WHAT YOU WILL DO:
Show each line of the items below that contains the word "spouse", copying every such line in full.
RAW DATA Block Start
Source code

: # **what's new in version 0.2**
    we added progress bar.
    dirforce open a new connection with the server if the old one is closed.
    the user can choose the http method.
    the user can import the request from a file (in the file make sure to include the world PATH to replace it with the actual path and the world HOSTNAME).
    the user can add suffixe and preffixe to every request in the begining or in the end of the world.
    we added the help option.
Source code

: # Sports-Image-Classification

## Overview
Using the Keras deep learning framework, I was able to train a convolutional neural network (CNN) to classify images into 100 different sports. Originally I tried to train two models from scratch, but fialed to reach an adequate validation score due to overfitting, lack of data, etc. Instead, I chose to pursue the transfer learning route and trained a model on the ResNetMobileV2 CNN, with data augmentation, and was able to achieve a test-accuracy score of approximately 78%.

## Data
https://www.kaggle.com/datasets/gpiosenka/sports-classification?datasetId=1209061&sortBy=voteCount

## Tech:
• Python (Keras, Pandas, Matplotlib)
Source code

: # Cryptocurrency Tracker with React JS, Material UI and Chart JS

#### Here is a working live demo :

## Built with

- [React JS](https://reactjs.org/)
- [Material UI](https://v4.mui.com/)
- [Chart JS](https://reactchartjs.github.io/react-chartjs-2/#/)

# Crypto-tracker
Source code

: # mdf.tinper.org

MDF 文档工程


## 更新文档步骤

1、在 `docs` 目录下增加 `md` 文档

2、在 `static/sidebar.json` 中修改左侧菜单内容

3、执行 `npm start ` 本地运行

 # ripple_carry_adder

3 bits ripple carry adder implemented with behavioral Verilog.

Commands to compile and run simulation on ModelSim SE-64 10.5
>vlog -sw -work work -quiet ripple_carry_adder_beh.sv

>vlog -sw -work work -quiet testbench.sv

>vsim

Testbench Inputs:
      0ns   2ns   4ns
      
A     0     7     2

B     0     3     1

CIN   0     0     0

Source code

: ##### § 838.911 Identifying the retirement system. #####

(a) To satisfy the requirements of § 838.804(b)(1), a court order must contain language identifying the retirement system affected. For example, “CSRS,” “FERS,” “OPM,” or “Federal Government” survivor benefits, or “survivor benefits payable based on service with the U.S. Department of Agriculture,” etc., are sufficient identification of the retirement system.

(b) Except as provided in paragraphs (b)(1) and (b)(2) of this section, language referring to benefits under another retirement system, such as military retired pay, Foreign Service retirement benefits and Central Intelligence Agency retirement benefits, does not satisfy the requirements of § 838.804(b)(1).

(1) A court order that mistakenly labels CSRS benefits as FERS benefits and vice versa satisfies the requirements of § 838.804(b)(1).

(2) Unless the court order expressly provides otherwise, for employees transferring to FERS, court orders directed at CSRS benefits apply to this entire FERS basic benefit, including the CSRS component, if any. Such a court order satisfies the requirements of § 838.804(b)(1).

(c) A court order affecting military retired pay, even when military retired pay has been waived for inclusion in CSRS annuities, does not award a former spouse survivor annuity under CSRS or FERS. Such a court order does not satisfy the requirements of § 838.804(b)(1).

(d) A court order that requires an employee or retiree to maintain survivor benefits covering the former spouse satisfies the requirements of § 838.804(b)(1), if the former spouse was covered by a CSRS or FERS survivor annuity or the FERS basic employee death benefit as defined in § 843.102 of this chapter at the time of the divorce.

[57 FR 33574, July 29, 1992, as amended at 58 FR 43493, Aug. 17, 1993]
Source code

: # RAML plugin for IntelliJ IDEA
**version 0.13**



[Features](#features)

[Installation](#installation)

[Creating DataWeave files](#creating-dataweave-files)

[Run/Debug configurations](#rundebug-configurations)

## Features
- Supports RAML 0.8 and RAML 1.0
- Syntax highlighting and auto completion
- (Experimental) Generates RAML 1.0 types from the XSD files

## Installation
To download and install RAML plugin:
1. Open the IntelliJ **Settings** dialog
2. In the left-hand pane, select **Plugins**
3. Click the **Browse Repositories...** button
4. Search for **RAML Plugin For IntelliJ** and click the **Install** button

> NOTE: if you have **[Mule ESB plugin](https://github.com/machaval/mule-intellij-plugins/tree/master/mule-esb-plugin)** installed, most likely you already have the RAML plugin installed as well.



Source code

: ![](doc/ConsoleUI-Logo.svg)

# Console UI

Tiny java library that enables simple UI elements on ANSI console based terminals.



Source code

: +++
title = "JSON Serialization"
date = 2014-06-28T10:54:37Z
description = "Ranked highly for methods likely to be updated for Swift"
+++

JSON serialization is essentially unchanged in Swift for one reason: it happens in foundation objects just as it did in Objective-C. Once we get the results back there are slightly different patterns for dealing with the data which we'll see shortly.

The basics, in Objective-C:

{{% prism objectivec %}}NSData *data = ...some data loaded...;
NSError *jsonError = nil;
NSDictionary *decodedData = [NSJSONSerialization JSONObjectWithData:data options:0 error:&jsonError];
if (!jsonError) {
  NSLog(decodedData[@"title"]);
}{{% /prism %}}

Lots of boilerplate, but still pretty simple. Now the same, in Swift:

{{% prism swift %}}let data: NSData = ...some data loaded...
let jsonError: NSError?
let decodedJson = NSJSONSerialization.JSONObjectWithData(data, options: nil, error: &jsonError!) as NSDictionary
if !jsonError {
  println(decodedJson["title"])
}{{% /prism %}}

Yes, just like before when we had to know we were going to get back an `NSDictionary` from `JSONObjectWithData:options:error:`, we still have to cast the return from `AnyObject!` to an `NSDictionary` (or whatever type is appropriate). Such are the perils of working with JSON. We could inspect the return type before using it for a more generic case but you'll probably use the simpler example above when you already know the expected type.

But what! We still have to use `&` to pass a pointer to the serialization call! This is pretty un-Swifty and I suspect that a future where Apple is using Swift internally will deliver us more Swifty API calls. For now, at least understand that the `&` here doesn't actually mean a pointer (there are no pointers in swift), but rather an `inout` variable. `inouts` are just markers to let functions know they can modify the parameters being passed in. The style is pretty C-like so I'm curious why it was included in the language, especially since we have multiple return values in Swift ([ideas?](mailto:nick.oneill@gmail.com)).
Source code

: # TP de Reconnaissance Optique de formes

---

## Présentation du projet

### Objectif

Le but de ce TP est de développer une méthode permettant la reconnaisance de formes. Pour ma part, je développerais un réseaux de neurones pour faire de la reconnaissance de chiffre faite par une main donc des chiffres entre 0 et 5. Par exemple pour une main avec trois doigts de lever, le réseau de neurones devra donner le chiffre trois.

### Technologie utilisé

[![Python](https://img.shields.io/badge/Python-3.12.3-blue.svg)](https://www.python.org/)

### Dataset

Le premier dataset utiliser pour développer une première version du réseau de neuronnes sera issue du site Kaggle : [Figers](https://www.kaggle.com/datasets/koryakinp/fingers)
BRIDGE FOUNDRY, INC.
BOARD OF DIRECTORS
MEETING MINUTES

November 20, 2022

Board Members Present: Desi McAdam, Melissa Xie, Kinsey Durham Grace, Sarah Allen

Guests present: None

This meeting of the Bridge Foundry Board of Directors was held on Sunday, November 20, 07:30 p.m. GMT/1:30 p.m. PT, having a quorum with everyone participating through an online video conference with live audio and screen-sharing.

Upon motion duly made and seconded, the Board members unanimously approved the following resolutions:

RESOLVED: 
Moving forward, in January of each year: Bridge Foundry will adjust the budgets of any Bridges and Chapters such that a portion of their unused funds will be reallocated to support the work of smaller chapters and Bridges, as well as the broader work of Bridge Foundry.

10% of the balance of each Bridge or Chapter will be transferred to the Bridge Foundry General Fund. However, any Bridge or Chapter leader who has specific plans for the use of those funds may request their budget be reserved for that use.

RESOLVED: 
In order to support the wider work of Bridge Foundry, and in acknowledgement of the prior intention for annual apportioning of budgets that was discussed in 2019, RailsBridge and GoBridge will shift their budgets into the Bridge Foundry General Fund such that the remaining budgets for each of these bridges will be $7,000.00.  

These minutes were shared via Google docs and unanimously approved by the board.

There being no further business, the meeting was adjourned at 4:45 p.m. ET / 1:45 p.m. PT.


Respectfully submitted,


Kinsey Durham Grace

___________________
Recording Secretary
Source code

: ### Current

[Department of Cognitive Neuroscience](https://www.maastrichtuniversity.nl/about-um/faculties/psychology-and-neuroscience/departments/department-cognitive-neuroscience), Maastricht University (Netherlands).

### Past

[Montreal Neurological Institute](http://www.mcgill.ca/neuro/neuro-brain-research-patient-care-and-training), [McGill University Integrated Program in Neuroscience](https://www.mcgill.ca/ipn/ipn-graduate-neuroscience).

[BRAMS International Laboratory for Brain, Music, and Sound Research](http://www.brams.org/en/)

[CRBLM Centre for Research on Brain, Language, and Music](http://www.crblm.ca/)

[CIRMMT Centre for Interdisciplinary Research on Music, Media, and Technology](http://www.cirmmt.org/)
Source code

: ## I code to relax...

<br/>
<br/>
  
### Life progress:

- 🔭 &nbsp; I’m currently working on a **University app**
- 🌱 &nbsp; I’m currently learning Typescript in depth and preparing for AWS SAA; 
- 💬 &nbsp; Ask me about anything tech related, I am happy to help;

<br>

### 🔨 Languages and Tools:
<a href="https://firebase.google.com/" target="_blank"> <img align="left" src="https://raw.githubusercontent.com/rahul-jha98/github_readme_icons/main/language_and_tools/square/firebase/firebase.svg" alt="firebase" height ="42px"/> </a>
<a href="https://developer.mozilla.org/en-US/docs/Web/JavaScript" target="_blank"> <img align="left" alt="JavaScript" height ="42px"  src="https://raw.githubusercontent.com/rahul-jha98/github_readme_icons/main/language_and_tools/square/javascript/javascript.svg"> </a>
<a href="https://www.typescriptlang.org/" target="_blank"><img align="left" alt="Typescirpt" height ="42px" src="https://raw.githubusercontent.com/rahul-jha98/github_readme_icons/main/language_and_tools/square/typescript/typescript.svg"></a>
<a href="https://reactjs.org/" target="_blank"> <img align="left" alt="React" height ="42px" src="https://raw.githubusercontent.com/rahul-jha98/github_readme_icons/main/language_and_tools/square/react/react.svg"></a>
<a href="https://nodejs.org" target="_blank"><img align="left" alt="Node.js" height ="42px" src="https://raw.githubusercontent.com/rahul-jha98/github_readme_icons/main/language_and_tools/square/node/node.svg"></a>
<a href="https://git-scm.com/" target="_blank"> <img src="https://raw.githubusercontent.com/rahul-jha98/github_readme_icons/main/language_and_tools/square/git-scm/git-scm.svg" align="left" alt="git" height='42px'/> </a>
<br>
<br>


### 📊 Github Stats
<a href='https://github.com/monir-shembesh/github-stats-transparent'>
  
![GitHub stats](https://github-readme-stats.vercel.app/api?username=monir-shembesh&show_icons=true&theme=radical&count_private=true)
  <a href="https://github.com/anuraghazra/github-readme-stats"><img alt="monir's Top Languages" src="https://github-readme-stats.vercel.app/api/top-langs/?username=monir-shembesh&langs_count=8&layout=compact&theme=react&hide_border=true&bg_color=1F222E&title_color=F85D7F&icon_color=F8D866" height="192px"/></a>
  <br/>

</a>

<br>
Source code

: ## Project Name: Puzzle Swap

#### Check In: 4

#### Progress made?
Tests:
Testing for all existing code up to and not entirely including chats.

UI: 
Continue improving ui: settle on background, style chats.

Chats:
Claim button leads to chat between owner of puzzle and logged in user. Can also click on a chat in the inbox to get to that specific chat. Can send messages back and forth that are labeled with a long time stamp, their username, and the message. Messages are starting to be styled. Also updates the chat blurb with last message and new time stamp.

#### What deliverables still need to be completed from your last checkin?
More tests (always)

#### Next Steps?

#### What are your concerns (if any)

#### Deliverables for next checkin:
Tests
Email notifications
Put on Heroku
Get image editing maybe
RAW DATA Block End
SOLUTION TO THIS TASK:
(c) A court order affecting military retired pay, even when military retired pay has been waived for inclusion in CSRS annuities, does not award a former spouse survivor annuity under CSRS or FERS. Such a court order does not satisfy the requirements of § 838.804(b)(1).
(d) A court order that requires an employee or retiree to maintain survivor benefits covering the former spouse satisfies the requirements of § 838.804(b)(1), if the former spouse was covered by a CSRS or FERS survivor annuity or the FERS basic employee death benefit as defined in § 843.102 of this chapter at the time of the divorce.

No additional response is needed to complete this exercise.